# Root test & Ratio test

1. Mar 8, 2010

### kingwinner

Let ∑ak be a series with positive terms.
Ratio test:
Suppose ak+1/ak -> c.
If c<1, then ∑ak converges.
If c>1, then ∑ak diverges.
If c=1, the test is inconclusive.

What if ak+1/ak diverges (i.e. ak+1/ak->∞)? Do we count this as falling into the case c>1? Can we say whether ∑ak converges or not?

Root test:
Suppose limsup (ak)1/k = r.
If r<1, then ∑ak converges.
If r>1, then ∑ak diverges.
If r=1, the test is inconclusive.

What if limsup (ak)1/k = ∞? Do we count this as falling into the case r>1? Can we say whether ∑ak converges or not?

Thanks for clarifying!

2. Mar 8, 2010

### Tinyboss

Just unwind the definitions, and it should be clear.
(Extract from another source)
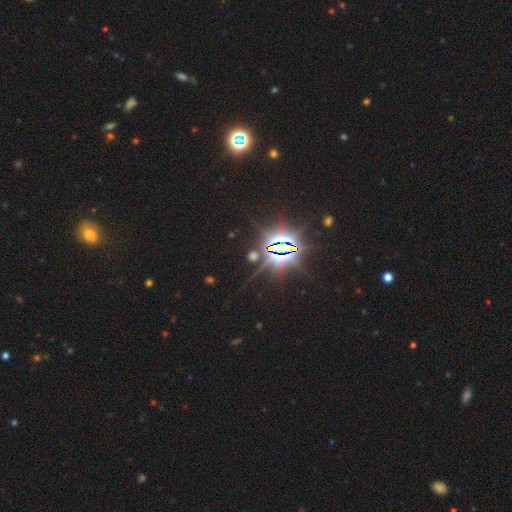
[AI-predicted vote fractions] Smooth or featured? star or artifact (84%)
First question: if $$a_{k+1}/a_k\to\infty$$, then for M as big as you like, there's some N such that $$a_{k+1}/a_k>M$$ for all k>N. That means that for k>N, we have $$|a_k|>M^{k-N}$$. Clearly that's diverging.
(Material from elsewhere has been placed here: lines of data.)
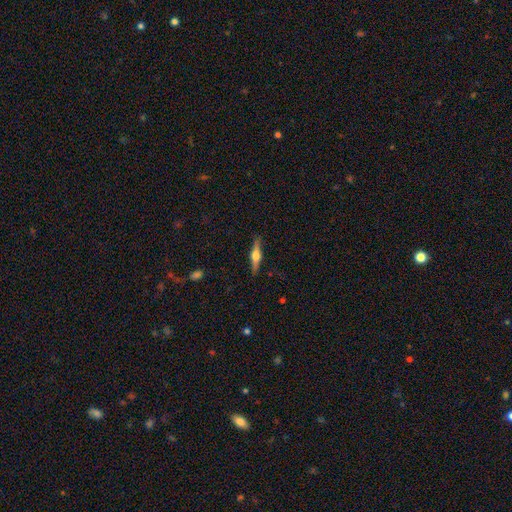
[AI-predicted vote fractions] A featured or disk galaxy (71%) viewed edge-on (97%) with a rounded central bulge (94%).

Vote fractions:
- Smooth or featured? featured or disk: 71% / smooth: 24% / star or artifact: 6%
- Edge-on disk? yes: 97% / no: 3%
- Edge-on bulge? rounded: 94% / boxy: 4% / none: 2%
- Merging? none: 90% / minor disturbance: 7% / major disturbance: 2% / merger: 1%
Second question: if $$\text{lim sup }a_k^{1/n}=\infty$$, then for M and N as large as you'd like, there's a k>N with $$a_k^{1/k}>M$$, i.e. $$|a_k|>M^k$$. Again, clearly divergent.

3. Mar 9, 2010

### kingwinner

So in the ratio test, the case c=∞ is allowed?

c=∞>1 => ∑ak diverges?

4. Mar 9, 2010

### Tinyboss

"The" ratio test requires that the sequence of ratios converges--it's right there in the definition you gave. If the sequence diverges to infinity, though, a simple modification of the argument yields the same result.

Whether that distinction is meaningful is up to you.